■ **Exercise instructions**
Pick out every line below that contains the string "number", and copy each of those lines in full. Letter case must match.

■ **Stored rows**
━━━━━━

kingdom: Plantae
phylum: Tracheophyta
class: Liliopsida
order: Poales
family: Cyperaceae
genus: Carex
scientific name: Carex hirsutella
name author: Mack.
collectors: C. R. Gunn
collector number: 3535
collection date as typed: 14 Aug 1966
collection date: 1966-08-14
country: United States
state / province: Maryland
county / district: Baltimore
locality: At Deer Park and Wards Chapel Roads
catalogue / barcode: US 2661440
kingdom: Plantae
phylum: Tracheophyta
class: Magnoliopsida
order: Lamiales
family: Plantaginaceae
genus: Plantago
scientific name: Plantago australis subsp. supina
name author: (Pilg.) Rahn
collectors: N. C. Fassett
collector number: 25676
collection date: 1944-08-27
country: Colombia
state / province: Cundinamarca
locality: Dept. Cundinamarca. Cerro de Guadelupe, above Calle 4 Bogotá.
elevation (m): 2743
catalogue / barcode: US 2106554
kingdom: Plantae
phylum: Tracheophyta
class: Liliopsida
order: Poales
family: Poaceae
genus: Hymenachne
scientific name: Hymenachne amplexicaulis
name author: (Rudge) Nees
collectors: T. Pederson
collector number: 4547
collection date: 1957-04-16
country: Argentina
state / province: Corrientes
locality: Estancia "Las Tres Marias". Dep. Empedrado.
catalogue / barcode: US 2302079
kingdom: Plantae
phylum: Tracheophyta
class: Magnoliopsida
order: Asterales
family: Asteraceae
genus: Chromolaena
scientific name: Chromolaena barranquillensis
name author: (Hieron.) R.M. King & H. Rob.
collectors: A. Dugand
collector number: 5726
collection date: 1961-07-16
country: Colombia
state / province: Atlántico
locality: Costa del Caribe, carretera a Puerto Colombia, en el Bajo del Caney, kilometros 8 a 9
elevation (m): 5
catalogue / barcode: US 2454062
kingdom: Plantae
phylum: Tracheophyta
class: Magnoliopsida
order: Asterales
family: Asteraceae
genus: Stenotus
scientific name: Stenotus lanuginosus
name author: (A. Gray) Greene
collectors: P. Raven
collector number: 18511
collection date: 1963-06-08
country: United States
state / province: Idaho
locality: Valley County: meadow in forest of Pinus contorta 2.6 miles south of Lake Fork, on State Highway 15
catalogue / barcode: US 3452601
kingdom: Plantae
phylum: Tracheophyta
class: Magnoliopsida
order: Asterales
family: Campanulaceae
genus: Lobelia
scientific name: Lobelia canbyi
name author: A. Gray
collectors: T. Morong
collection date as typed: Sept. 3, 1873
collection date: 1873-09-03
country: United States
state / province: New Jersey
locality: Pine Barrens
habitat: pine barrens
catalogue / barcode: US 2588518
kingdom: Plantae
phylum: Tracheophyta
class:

━━━━━━

■ **Answer to the problem**
collector number: 3535
collector number: 25676
collector number: 4547
collector number: 5726
collector number: 18511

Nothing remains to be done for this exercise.